Once they all descended, they were invited into a sandstone dwelling, and Indian maidens brought water and food. “This is wonderful,” exclaimed Danik. “But we must not tarry.”
Later, while the others were received by a group of high tribal officials, the chief took Rockson on a brief tour. From the erudite quality of the conversation, it soon became evident that Smokestone was a remarkable and educated man.
His house was highest on the cliff, accessed, Rock was happy to discover, by a series of sturdy ladders. They went up.
The home of the chief was most remarkable. Like the other dwellings it was a Pueblo-style, and bare of adornment, or even of glass in the windows. There was a fireplace, with a few embers being cared for by a pretty woman. There were bookcases—hundreds of shelves. All the classics—in five languages one could read Dickens, Cooper, Disney, Heinlein, and Proust—plus thousands of technical books dating from before World War Three. Rockson also found a newly bound twelve-volume History of the Southwestern Indians in the 20th and 21st Centuries by Chief Smokestone. “I am not finished with it,” Smokestone said, as Rockson removed one volume from the shelf and started thumbing through it.
“Quite impressive,” the Doomsday Warrior said.
“I am adding a volume,” said Smokestone, “so that people in the future will know of us, and of our ways. Perhaps it will help them. The air is very dry hereabouts, and the books keep well. But just in case I am having them all transferred to hard disk in our computer room.”
“It seems,” said Rockson, “that you have updated these ancient dwellings.”
“We do what we can,” Smokestone replied modestly. He showed the Doomsday Warrior more of the complex—cafeteria-style communal eating areas, gymnasiums with stone barbells, and
of course the computer room—deep in the interior of the living rock. Must have been hard carting it all down here.
After seeing all their progress Rockson was more than happy to retire to the Indian chief’s study and discuss their relative philosophies while the rest of the team looked around, led by eager Indian maidens, who expertly elucidated the many sights for them.
After inquiring about how Rockson’s trip had been so far, and Rockson saying “Not too bad” laconically, the subject got heady. As usual among men of learning, the discussion turned to the Great Nuclear War. And the usual Monday-morning quarterbacking got more intense than usual. The Indian chief insisted that if the Indians had run the world, the war would never have happened.

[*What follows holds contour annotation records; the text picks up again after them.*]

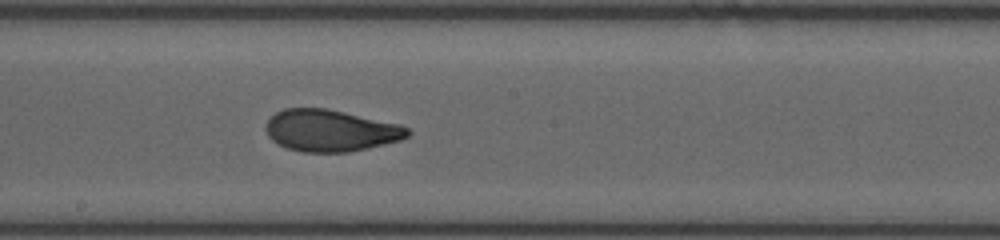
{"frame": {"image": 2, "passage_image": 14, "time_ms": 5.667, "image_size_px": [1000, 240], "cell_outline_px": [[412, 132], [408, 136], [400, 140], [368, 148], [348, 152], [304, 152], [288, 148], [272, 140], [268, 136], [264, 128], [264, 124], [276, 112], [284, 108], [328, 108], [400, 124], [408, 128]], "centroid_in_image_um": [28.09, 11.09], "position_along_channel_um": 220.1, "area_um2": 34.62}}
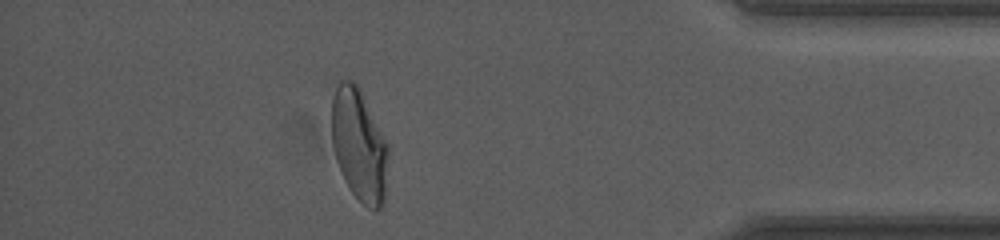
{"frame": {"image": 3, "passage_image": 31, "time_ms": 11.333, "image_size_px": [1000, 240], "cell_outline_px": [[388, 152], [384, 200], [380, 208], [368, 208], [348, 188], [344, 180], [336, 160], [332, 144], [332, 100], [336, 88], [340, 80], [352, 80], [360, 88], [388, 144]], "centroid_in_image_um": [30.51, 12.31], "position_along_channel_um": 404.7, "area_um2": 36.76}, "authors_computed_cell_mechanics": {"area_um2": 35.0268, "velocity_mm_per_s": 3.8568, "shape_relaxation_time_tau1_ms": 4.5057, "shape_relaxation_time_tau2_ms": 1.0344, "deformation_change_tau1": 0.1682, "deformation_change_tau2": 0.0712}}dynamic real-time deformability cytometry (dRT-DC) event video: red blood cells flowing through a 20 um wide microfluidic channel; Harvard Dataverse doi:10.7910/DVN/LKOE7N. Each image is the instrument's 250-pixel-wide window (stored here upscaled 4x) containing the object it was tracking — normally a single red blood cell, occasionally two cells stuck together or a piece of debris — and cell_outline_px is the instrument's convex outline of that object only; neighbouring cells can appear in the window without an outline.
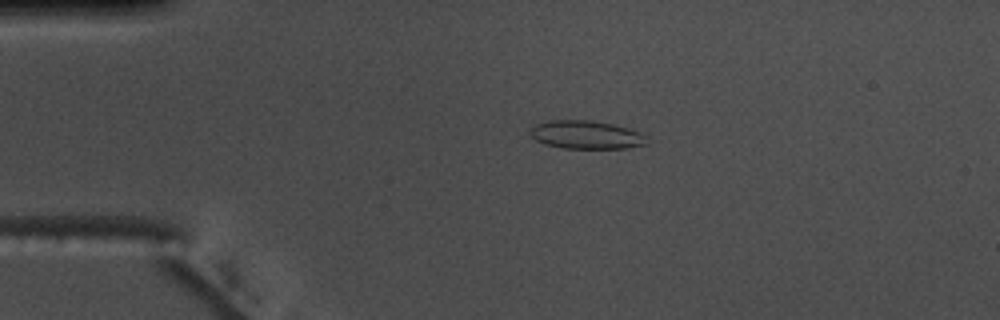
{"species": "common noctule bat (a hibernating species)", "species_latin": "Nyctalus noctula", "temperature_condition": "warm", "stored_images_in_passage": 49, "camera_frame_rate_fps": 3000, "um_per_image_px": 0.085, "animal": {"sex": "male", "body_mass_g": 17.5, "forearm_length_mm": 52.3}, "frame": {"image": 1, "passage_image": 6, "time_ms": 1.667, "image_size_px": [1000, 320], "cell_outline_px": [[648, 144], [628, 148], [564, 148], [544, 144], [536, 140], [528, 132], [536, 124], [548, 120], [592, 120], [612, 124], [628, 128], [640, 132], [644, 136]], "centroid_in_image_um": [49.81, 11.45], "position_along_channel_um": 35.2, "area_um2": 19.19}}
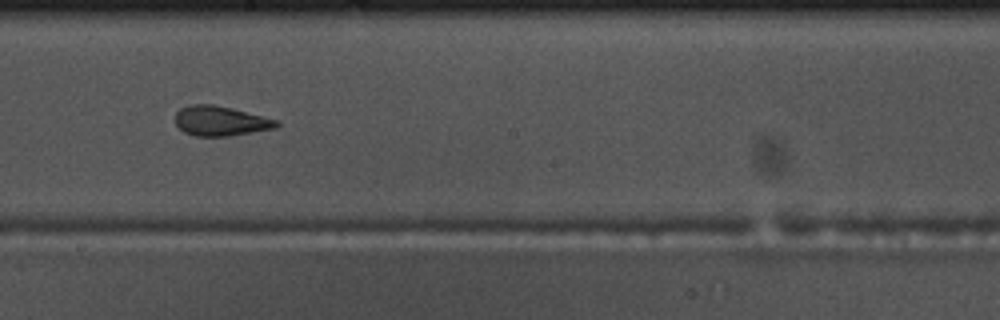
{"frame": {"image": 2, "passage_image": 25, "time_ms": 8.0, "image_size_px": [1000, 320], "cell_outline_px": [[280, 124], [276, 128], [228, 136], [196, 136], [184, 132], [176, 124], [176, 112], [180, 108], [192, 104], [212, 104], [232, 108], [280, 120]], "centroid_in_image_um": [18.77, 10.27], "position_along_channel_um": 229.4, "area_um2": 17.63}}
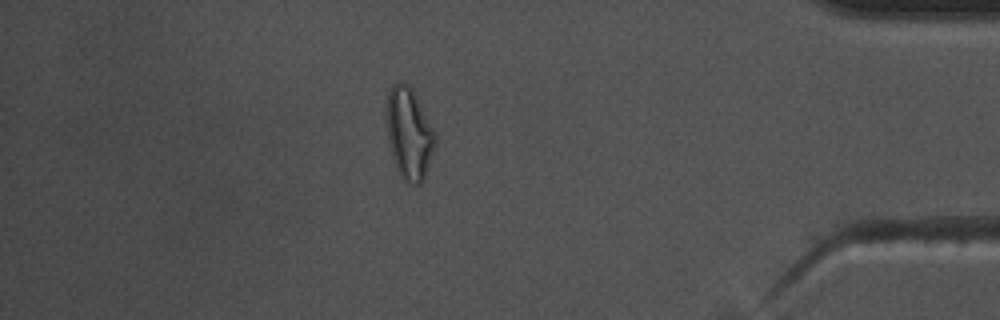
{"frame": {"image": 3, "passage_image": 42, "time_ms": 13.667, "image_size_px": [1000, 320], "cell_outline_px": [[436, 140], [424, 176], [420, 184], [412, 184], [404, 180], [400, 176], [396, 168], [392, 156], [388, 140], [388, 92], [392, 84], [400, 80], [412, 88], [436, 136]], "centroid_in_image_um": [34.76, 11.35], "position_along_channel_um": 400.4, "area_um2": 25.14}, "authors_computed_cell_mechanics": {"area_um2": 18.5538, "velocity_mm_per_s": 3.6981, "shape_relaxation_time_tau1_ms": 7.8241, "shape_relaxation_time_tau2_ms": 1.7721, "deformation_change_tau1": 0.2067, "deformation_change_tau2": 0.0798}}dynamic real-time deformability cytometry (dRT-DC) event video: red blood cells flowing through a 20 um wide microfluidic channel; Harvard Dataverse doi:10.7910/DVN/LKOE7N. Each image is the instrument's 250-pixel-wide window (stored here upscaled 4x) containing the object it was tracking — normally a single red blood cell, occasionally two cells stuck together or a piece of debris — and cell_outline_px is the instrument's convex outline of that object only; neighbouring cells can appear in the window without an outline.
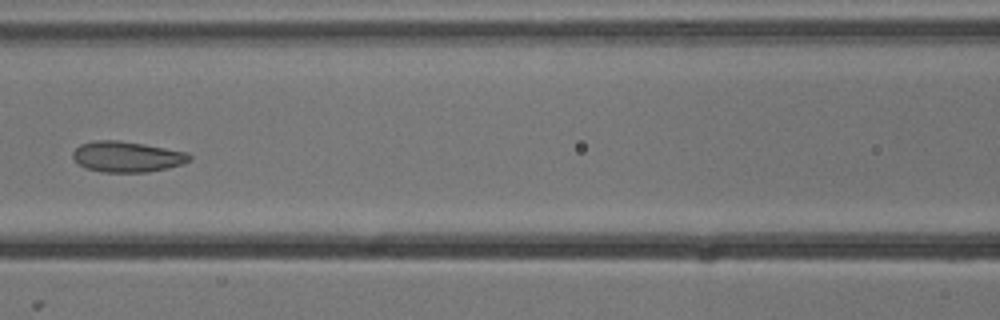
{"species": "common noctule bat (a hibernating species)", "species_latin": "Nyctalus noctula", "temperature_condition": "cold", "stored_images_in_passage": 7, "camera_frame_rate_fps": 3000, "um_per_image_px": 0.085, "animal": {"sex": "male", "body_mass_g": 13.3}, "frame": {"image": 1, "passage_image": 7, "time_ms": 2.0, "image_size_px": [1000, 320], "cell_outline_px": [[192, 160], [184, 164], [168, 168], [148, 172], [104, 172], [84, 168], [72, 156], [72, 152], [80, 144], [92, 140], [120, 140], [144, 144], [188, 152], [192, 156]], "centroid_in_image_um": [10.82, 13.31], "position_along_channel_um": 155.8, "area_um2": 21.1}}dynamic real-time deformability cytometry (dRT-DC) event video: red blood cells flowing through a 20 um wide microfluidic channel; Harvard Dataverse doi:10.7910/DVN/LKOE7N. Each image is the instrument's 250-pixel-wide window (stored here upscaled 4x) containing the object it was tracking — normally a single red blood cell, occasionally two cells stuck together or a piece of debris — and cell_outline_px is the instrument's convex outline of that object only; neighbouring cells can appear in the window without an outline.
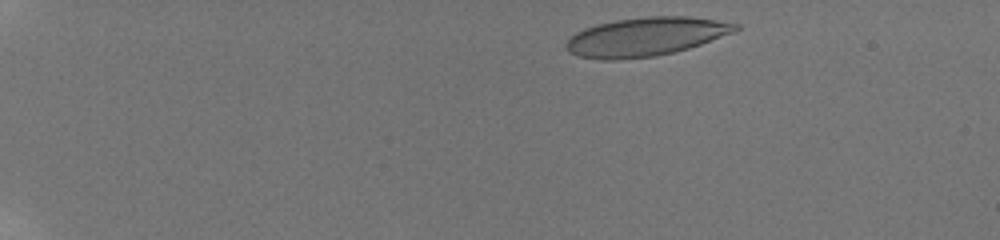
{"species": "human", "species_latin": "Homo sapiens", "temperature_condition": "room temperature", "stored_images_in_passage": 19, "camera_frame_rate_fps": 3000, "um_per_image_px": 0.085, "donor": {"sex": "male"}, "frame": {"image": 1, "passage_image": 2, "time_ms": 0.667, "image_size_px": [1000, 240], "cell_outline_px": [[740, 28], [732, 32], [700, 44], [688, 48], [656, 56], [620, 60], [604, 60], [576, 56], [568, 52], [564, 44], [576, 32], [584, 28], [596, 24], [616, 20], [648, 16], [684, 16], [716, 20], [740, 24]], "centroid_in_image_um": [54.83, 3.13], "position_along_channel_um": 30.2, "area_um2": 38.03}}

“Please explain that,” Rockson asked.
Smokestone had put on a softer loose shirt and lit up a pipe with a pungent tobacco. He offered Rockson some—there were many pipes—and Rockson accepted one. He puffed away too. They could, Rockson mused, be sitting in an ancient English mens’ club lined with books, and not in the middle of a primitive cliff dwelling in Arizona. Smokestone, between puffs of the stuff which tasted better than it smelled to Rockson, went on with his remarks.
“When the Indian nations owned America, they respected nature, worked with it. To us, to all the tribes, the earth was our mother. To dig up huge tracts of land with giant shovels was evil. Just as you cannot dig holes in your mother breasts with a knife—the Indian thought of the land as our mother. The land repaid us for our respect, and fed us, and the cycle of life was complete.
“Neither did the the Indians—the native Americans—consider the land dividable. We couldn’t own the land, instead it owned us. Our way was—and is—to walk with the beauty, to know that the spirit of land and sky and man are one whole. The white man lost that identification to the earth. They took away the soil, dug it up and refined it, made it into uranium, and then into thermonuclear bombs. To destroy themselves, and us, and the land and the air and water, in all the ten directions.